June 11, 2020 - Office 365, Office Technology

5 Microsoft Teams Tools You Should be Using During Your Meetings
Bill Burbank

Posted by Bill Burbank

As more and more companies continue to manage their operations online, some are even considering making work from home a permanent option for employees. In light of this new evolution in the professional landscape, virtual meeting tools and technologies are fast becoming essential components of daily work life.

Virtual Meetings with Microsoft Teams

Microsoft Teams is a virtual meeting and conference tool that allows users to connect and collaborate across the country—and the world. Microsoft Teams meetings can be accessed from any device, and while users can attend a meeting without a Microsoft account, some features may not be available to guests.

While these distance meetings may feel different than in-person conferences, there are many tools available that help facilitate the flow of the conversation and make each meeting as productive and effective as possible.

Here are the top 5 Microsoft Teams tools you should be using during meetings, either as a host or as a participant.

TASKS TO PERFORM:
(a) Please list every common noun the Microsoft Teams post uses for a person or a role people take. Leave out personal names.
(b) Write the next part of the Microsoft Teams post, picking up after its final sentence.

GIVEN MATERIAL:
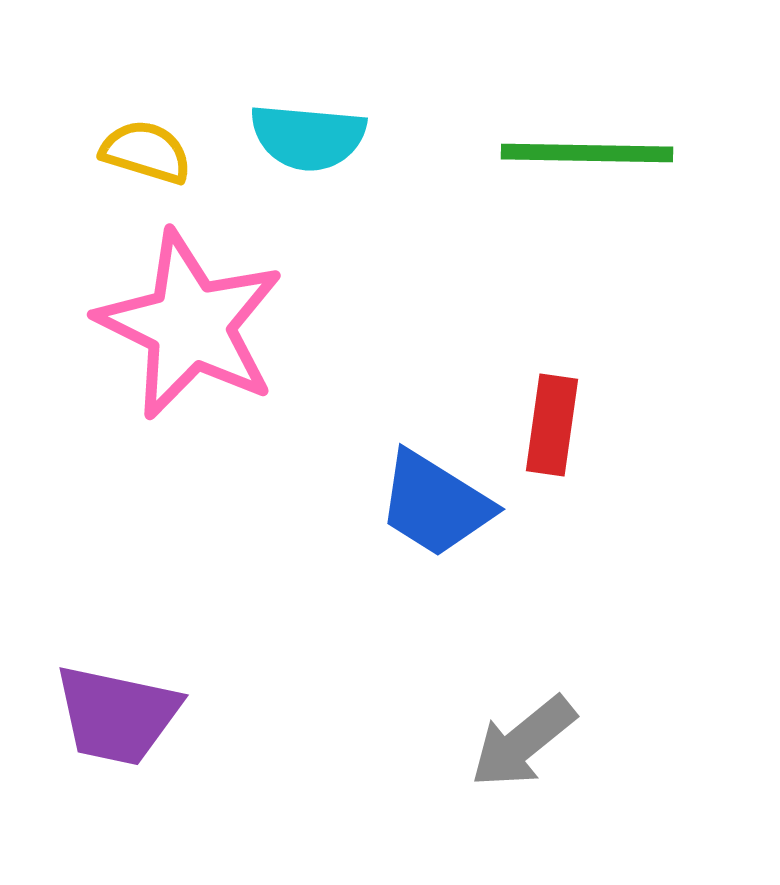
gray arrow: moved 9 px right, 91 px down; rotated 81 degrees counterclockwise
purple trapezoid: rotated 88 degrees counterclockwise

RESULTS FOR EACH TASK:
(a) employees, users, guests, host, participant

(b)
5 Microsoft Teams Tools You Should Be Using

These 5 great Microsoft Teams tools will help elevate the time spent collaborating in meetings, no matter where participants are.

  1. Sharing your screen

    Sharing your screen with meeting attendees is a great way to show examples, files, and work collaboratively. Choose to share your whole desktop (best for seamlessly switching between multiple windows) or just one window (best for only sharing one thing with the group and keeping the rest of your screen private).

  2. Changing the video background

    Changing the background on a video can help users replace a distracting background and maintain a professional meeting setting while working from home. With this feature, Microsoft Teams participants can either choose an image as their background or select the “Blur” option to blur the rest of their screen while they remain in focus.

  3. Raising your hand

    The hand-raising feature is especially useful during large meetings to avoid interruptions in the flow of ideas and discussions. By raising a virtual hand, users can send a notification to let their team members know that they have something to contribute without cutting anyone off. If multiple people have their hand raised, they’ll be listed in the order in which they raised them.

  4. Taking meeting notes

    Meeting notes allow participants to easily jot down and share digital notes before, during, and after a meeting in Teams. Members of the same organization as the meeting host can start and access notes, but only those who are invited to a meeting prior to starting the notes have access to them.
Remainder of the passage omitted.